The majority of this workshop will be spent in the classroom. Several evening shoots are planned in the local Catskills region.
Please read our FAQs section for more information about skill and gear requirements, and other information that pertains to all our workshops.
If you have questions, please contact us—we're happy to talk it over with you.
Making the Switch ...
Back in 2007, I was teaching a night photography workshop in Big Bend National Park for the Texas Photo Society, and had a student in the class named Scott Martin, who was a post-processing expert. He had designed his own degree in digital imaging before such a degree formally existed. Conversely, I was relatively new to digital post-production work, having switched from film to digital only recently before. Up until 2005, all of my work was shot on film, and all of my prints were made in a darkroom. Scott was new to night photography, but was a beta tester of Lightroom from the very beginning.
I think I might have been doing the critiques in Preview back then! It was primitive, whatever software I was using. During one of the breaks, Scott and I were talking and he generously offered to introduce me to Lightroom. His easy-going attitude and humble demeanor were disarming, which made me all the more open to what he had to say. I downloaded Lightroom, and he got me started with my first catalog, which was the student work from that workshop!

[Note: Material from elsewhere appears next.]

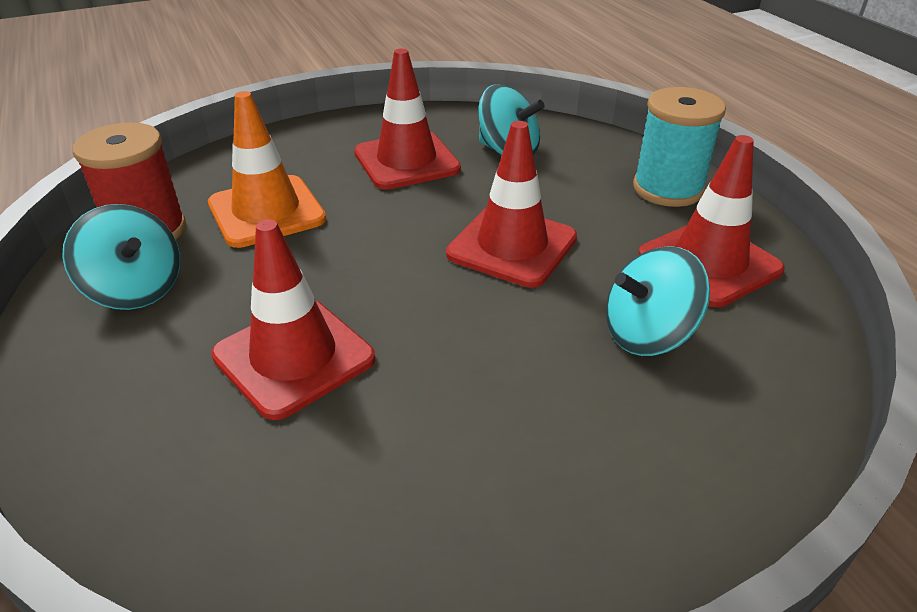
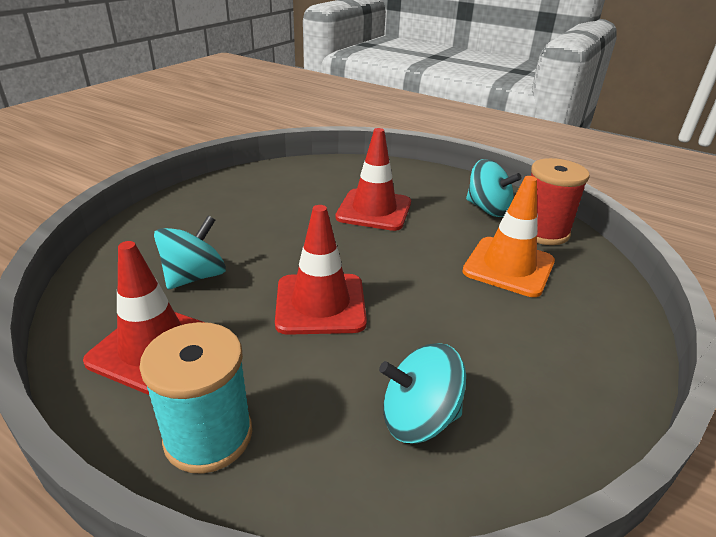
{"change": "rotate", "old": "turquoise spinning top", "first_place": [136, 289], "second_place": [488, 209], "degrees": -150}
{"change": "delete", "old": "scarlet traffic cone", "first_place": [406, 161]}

I knew that I had to get with the times, so I took advantage of the opportunity that presented itself and went from newbie to teaching Lightroom in a relatively short period. I owe much to my photography mentor Steve Harper, but also to Scott, who taught me a simple and elegant workflow that I still use today.
The point is that just as it is with photography in the field, having a clear and consistent workflow in post-processing leads to better images and more enjoyment. Developing good working habits from the beginning is always preferable, but it’s never too late to get things sorted out if your catalog is a mess and you’re not sure what to do with it.
We promise to guide you with a gentle touch, just as Scott did with me 12 years ago.